A minha pesquisa é multidisciplinar como eu 😉 Coisa de gente curiosa mesmo.
Bem, mas este post se chama atitude filosófica e é sobre isso que quero falar aqui.
A atitude filosófica talvez seja um dos pontos mais importantes de conexão entre as duas esferas profissionais que tenho na vida: o jornalismo e a filosofia. Pois desde quando quis fazer jornalismo tomei essa decisão porque gostava de escrever e de ler, mas também porque me considerava questionadora, crítica – e por gostar de pesquisar. Sempre acho que todo assunto pode ser investigado e olhado sob outros ângulos; acredito que tudo é um recorte de algo mais vasto; gosto de pensar sobre os porquês das coisas; gosto de ouvir as histórias das pessoas (e de contar as minhas, mas aqui isso não vem tanto ao caso!).
Percebo, inclusive, que muitos jornalistas não têm (ou perderam) essa curiosidade, vontade de ir atrás das coisas, esse encantamento pela apuração. Admiro os jornalistas curiosos que se munem dessa vontade de saber para ir atrás das histórias, tentando contá-las da forma mais consciente possível.
Consciente acho que é uma boa palavra, porque a verdade sempre tem muitos elementos, aspectos e pontos de vista, e o jornalismo precisa dar espaço para eles, mas também deve respeitar a ciência e trabalhar para que as verdades científicas ganhem espaço. Também deve ter o bom senso de evitar dar espaço para aquilo que não ajuda uma sociedade a crescer e se desenvolver. Jornalismo, afinal, também é construção de uma sociedade melhor, mais aberta, democrática e plural; e eu defendo que isso não é negociável! Mas, enfim, o ponto aqui é: a atividade jornalística exige curiosidade, querer investigar, querer saber. Estar aberto ao que pode vir a encontrar.
A filosofia, por sua vez, também tem melhor aderência aos seres curiosos.
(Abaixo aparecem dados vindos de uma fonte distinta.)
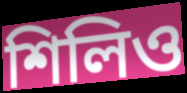
শিলিও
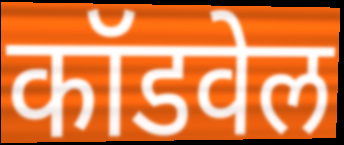
कॉडवेल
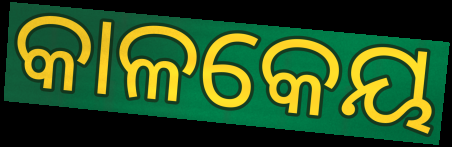
କାଳକେୟ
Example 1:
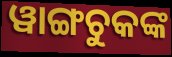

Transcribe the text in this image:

ୱାଙ୍ଗଚୁକଙ୍କ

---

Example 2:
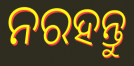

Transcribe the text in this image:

ନରହନ୍ତୁ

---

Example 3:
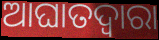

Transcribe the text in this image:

ଆଘାତଦ୍ୱାରା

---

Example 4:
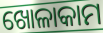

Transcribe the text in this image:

ଖୋଳାକାମ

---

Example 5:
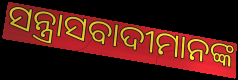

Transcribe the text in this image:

ସନ୍ତ୍ରାସବାଦୀମାନଙ୍କ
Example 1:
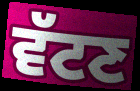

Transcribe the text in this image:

ਵੱਟਣ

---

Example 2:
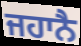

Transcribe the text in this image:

ਜਹਾਨੈ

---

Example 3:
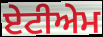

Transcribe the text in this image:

ਏਟੀਅੇਮ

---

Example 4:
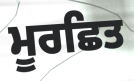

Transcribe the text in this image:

ਮੂਰਛਿਤ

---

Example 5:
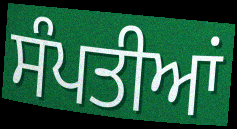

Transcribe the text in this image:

ਸੰਪਤੀਆਂ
A chamada “cabeça fechada” e a filosofia não se encaixam. Com a filosofia, a gente sempre pode questionar, sempre pode discutir as premissas. Não é um questionamento no vazio, sem eira nem beira; mas uma investigação que caminha lado a lado com a empiria, com a pesquisa prática. A filosofia e a ciência também caminham juntas, portanto. Ou, ao menos, a filosofia que tem me interessado é essa.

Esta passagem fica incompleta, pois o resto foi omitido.